* **BRANO DI LETTURA**
________________________________________

Separazione e alimenti: cos’è l’assegno alimentare?

L’assegno alimentare (o alimenti) è una forma di prestazione a carattere patrimoniale che la legge riconosce al coniuge, che si trova in stato di bisogno, al quale è stata addebitata la separazione e che dura per tutto il vincolo matrimoniale.

Si tratta di un sussidio di tipo economico, ovverosia una somma di denaro che viene versata a cadenza periodica sulla base della decisione del giudice. Ad essere obbligato agli alimenti è colui che dispone di maggiori possibilità economiche: ciò significa che il coniuge più agiato deve far fronte ai bisogni principali del coniuge che versi in stato di bisogno.

A chi spettano gli alimenti?

In caso di separazione con dei figli, generalmente, al coniuge economicamente più debole viene riconosciuto il diritto di percepire il mantenimento, che comprende tutto quanto è necessario per conservare un tenore di vita analogo a quello goduto in costanza di matrimonio.

Il mantenimento viene corrisposto, indipendentemente dallo stato di bisogno, a condizione che al coniuge avente diritto non sia stata addebitata la separazione (cioè gli sia stata attribuita la colpa della separazione). In ipotesi contraria (cioè in caso di addebito della separazione), il coniuge non ha diritto al mantenimento ma, qualora versi in stato di bisogno, agli alimenti.

Lo stato di bisogno deve essere valutato in concreto, facendo riferimento alle effettive condizioni del soggetto che si trova in una situazione tale da non poter provvedere a sé stesso.

________________________________________

(Voci di dati)
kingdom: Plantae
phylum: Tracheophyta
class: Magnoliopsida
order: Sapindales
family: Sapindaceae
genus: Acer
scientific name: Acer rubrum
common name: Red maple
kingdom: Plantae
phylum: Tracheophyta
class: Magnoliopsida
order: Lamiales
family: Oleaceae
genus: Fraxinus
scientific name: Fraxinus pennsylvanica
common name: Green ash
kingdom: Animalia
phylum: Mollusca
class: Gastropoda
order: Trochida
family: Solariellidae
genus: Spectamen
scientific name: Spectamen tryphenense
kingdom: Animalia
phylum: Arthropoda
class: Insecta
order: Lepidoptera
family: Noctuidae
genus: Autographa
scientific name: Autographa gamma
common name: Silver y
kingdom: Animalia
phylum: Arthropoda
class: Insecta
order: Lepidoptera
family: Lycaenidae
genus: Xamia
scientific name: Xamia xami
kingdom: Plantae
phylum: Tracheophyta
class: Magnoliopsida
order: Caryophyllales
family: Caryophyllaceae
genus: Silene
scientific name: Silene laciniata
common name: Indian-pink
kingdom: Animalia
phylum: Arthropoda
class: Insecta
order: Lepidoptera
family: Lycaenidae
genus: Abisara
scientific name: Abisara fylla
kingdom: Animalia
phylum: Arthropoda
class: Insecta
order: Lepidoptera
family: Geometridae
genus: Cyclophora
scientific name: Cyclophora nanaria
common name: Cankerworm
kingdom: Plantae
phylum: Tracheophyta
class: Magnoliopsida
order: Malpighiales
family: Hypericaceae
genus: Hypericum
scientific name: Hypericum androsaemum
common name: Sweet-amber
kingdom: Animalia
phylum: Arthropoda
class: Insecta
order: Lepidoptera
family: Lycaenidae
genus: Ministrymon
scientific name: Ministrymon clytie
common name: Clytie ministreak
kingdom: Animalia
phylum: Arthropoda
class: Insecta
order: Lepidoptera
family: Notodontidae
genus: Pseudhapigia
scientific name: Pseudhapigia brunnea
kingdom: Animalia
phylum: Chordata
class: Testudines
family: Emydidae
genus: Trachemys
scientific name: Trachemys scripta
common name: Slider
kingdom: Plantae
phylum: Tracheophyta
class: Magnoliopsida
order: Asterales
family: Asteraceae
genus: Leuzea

________________________________________

* **OBIETTIVO DEL COMPITO**
Secondo il brano sull'assegno alimentare, chi è obbligato a versare gli alimenti? L'elenco proviene da una fonte diversa dal brano.

* **RISPOSTA AL PROBLEMA**
Colui che dispone di maggiori possibilità economiche, cioè il coniuge più agiato.